Молодой человек, чуть полноватый, не очень прислушивался к развязной болтовне Долгорукова и Гагарина, а внимательно следил за игрой. Правда, противостоять карточной хватке Геккерна у него явно не хватало опыта, но внимания ему было не занимать.
Барон, встав из-за стола с зеленым сукном, быстро отошел к своему старому приятелю Отто Брею, поверенному в делах баварского посольства. Взяв с подноса шампанского себе и другу, Геккерн издалека наблюдал за Жоржем, изо всех сил пытаясь прислушиваться к тому, что рассказывал ему Брей, и невпопад кивая. Сердце его разрывалось от невозможности подойти к своему белокурому другу, усердно развлекавшему красивых молодых дам.
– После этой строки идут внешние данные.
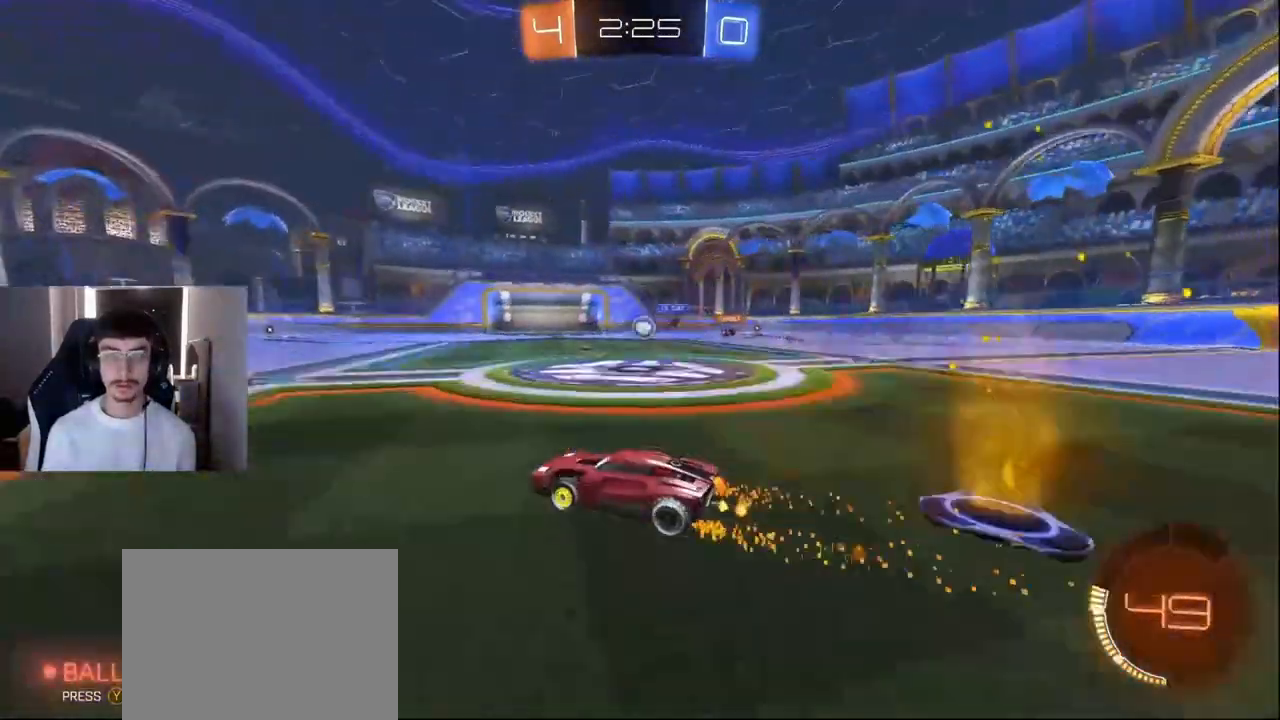
{"buttons": ["R2"], "left_stick": "left", "events": [[126, "left_stick", "down-left"], [209, "TRIANGLE", "down"], [292, "TRIANGLE", "up"], [292, "left_stick", "center"], [459, "left_stick", "left"]]}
…Луи, а ты умеешь расстегивать пуговицы языком?..
Геккерн поспешно закрыл лицо руками, закашлявшись, и поднял влажные глаза на Брея. Тридцатилетний дипломат, усмехнувшись, подал Геккерну бокал вина и, проследив направление его тоскующего взгляда, насмешливо сказал:
– Этот ваш юный друг совершенно очарователен, барон… Надеюсь, вы нанесете мне визит с вашим протеже?
Луи быстро опустил глаза и кивнул, стараясь больше не поворачивать голову в сторону Дантеса.
…Юный шутник Долгоруков наконец поднялся из-за стола и скользящей, чуть прихрамывающей походкой направился к Дантесу. Жан Гагарин, недобро усмехнувшись и прищурив глаза, отвернулся к Д'Аршиаку и стал расспрашивать его о недавней свадьбе его сестры.
– Готов поспорить, милостивый государь, – нарочито громко начал Пьер, – что вы и маркиз де Пина, который вместе с вами был принят в гвардию, имеете высоких покровителей. – Жорж удивленно поднял бровь, но ничего не ответил. – Что ж… если учитывать, что вашим непосредственным начальником является господин Полетика, то дальнейшее ваше продвижение по службе зависит только от ваших успехов в… – Пьер, не сводя нахальных глаз с Дантеса, наклонился и, почти касаясь губами мочки его уха, кривя в гнусной усмешке слишком правильный, идеально очерченный рот, прошептал ему несколько слов.
Дантес вспыхнул и отчаянно покраснел, мгновенно вспомнив их перепалку на «Николае I».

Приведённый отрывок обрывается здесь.